Thinking Anew – How will we be judged?

The gospel reading warns against misjudging people

The gospel reading warns against misjudging people

 

To say that Jean Vanier, the founder of L’Arche International, was considered a hero by Christians is an understatement, and when he died last year his life of service to people with disabilities was widely acknowledged. Recently, however, L’Arche released a report, indicating that there was “sufficient evidence to establish that Vanier engaged in manipulative sexual relationships with at least six adult (not disabled) women over a 30-year period”.

For those who were once inspired by this man and his work, not to mention his writings, this was devastating news, but sadly he is just another name to be added to a long list of eminent and often privileged people who remind us that the ongoing power struggle between good and evil is a factor in every human life.

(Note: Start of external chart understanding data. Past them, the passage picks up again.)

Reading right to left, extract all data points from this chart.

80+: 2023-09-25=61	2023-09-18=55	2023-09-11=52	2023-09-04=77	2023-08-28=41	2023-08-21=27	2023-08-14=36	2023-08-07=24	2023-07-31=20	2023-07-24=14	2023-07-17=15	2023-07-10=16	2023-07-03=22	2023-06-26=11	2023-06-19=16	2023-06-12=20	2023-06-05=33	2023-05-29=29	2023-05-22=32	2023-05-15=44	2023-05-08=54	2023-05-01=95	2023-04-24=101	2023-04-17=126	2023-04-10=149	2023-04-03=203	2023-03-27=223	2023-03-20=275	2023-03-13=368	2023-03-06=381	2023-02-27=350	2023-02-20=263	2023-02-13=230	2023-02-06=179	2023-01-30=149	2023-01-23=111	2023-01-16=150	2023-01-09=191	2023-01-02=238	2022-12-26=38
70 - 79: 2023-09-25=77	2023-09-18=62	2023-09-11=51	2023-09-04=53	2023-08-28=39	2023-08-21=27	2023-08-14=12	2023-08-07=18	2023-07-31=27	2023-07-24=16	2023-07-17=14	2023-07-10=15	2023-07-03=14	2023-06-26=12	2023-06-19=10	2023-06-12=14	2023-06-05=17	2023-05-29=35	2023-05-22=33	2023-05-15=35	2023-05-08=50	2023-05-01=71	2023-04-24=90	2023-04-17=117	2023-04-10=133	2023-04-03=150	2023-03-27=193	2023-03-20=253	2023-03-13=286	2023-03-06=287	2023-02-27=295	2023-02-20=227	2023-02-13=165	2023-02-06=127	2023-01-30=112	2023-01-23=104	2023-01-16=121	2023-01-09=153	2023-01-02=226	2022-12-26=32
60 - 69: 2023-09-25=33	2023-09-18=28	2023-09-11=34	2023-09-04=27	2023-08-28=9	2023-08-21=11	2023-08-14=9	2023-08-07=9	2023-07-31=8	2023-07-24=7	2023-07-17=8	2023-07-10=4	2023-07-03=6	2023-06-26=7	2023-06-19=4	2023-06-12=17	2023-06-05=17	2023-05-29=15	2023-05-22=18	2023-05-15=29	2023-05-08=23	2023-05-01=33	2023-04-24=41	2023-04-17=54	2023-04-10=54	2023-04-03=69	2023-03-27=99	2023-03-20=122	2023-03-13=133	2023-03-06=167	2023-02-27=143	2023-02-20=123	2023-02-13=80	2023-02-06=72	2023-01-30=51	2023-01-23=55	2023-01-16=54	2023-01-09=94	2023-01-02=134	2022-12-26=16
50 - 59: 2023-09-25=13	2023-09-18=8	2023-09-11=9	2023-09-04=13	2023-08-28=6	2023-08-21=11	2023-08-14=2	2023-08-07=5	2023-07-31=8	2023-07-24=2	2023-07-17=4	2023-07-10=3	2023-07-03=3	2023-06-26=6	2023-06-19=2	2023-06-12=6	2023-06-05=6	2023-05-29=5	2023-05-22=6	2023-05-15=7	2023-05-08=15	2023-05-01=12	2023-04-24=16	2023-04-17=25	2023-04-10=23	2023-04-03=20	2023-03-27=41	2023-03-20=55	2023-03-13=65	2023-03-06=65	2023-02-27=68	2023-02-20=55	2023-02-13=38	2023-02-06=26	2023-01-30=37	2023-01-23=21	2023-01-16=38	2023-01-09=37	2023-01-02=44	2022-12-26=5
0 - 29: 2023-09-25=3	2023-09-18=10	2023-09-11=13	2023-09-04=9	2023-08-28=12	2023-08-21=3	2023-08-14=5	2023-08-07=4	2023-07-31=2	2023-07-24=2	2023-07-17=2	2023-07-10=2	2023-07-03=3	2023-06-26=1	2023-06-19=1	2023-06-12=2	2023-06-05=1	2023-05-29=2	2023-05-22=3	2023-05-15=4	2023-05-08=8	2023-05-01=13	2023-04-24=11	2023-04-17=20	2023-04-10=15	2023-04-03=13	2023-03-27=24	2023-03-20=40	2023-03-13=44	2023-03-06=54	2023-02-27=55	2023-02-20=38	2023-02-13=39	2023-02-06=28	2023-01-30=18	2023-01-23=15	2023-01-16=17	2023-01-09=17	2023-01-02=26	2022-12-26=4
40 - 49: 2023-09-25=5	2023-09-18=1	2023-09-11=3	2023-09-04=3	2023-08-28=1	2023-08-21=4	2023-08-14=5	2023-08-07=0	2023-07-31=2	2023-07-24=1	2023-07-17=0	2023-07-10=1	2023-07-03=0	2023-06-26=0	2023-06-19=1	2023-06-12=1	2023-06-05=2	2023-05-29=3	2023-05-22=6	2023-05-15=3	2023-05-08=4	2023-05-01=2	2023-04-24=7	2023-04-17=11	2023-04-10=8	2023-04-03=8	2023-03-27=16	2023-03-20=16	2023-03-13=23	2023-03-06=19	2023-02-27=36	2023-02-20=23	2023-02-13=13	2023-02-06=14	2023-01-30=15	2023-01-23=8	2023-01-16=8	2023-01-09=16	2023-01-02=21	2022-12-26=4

In one of his books Vanier refers to “something over which we have no control, the terrifying powers of darkness in us.” St Paul put it another way: “For I do not do the good I want to do, but the evil I do not want to do-this I keep on doing.”

Understandably people were offended by Vanier’s betrayal of trust but passing judgment is another matter, according to Anglican theologian Norman Pittenger in his book The Last Things: “Only [God] can make a final judgment. His appraisal will be accurate, while at the same time it will be merciful. In stating this I am trying to indicate what seems to me the insight in the traditional view that God is just, not in the human sense of meting out . . . the proper rewards or punishments according to some prior set of laws or regulations, but in the divine sense of complete understanding. Further I am trying to indicate, by the word ‘mercy’, that God’s appraisal is more than accurate, in terms of complete understanding; it is also characterised by God’s loving kindness, his never failing mercy which always makes the best out of every situation and finds the best in every person.”

Jean Vanier’s failures represent loss for humanity, an issue raised in tomorrow’s Old Testament reading which discusses the fall of King Saul. He is judged a failure and is to be replaced and forgotten but the first line of the reading reminds us there is a human side to such events: “The LORD said to Samuel, “How long will you grieve over Saul? I have rejected him from being king over Israel.”

Samuel grieves because he had known and admired Saul in better times and served him loyally. Samuel grieves at the loss of possibility, for what might have been, something worth remembering even when someone falls through his or her own folly and weakness.

The gospel reading warns against misjudging people. The main character is a blind beggar who depends on charity for his survival. He is spoken about and not to. His disability is said to be the result of sin. (Is this how we feel about the homeless on our streets?) He is not listened to and when people want to know anything about him, they ask his parents. The man is healed by Jesus but when he tries to explain his transformation by Jesus, he is accused, interrogated and even ostracised; the onlookers simply don’t get it.

But this is not just a story about one man’s blindness; it is also about the disciples, the Pharisees, who choose not to see what is in front of them, a warning to all of us. This broader application is strengthened by the suggestion that the Greek translated “a man born blind” could also mean “humanity, blind from birth”. The real judgment is on those who regularly saw the man begging but were unable to identify with him. They could see because they passed him every other day, but they had never taken time to take a closer look. That is an uncomfortable message for anyone walking the streets of our towns and cities, home to so many who are unwanted and intentionally unseen. How will we be judged?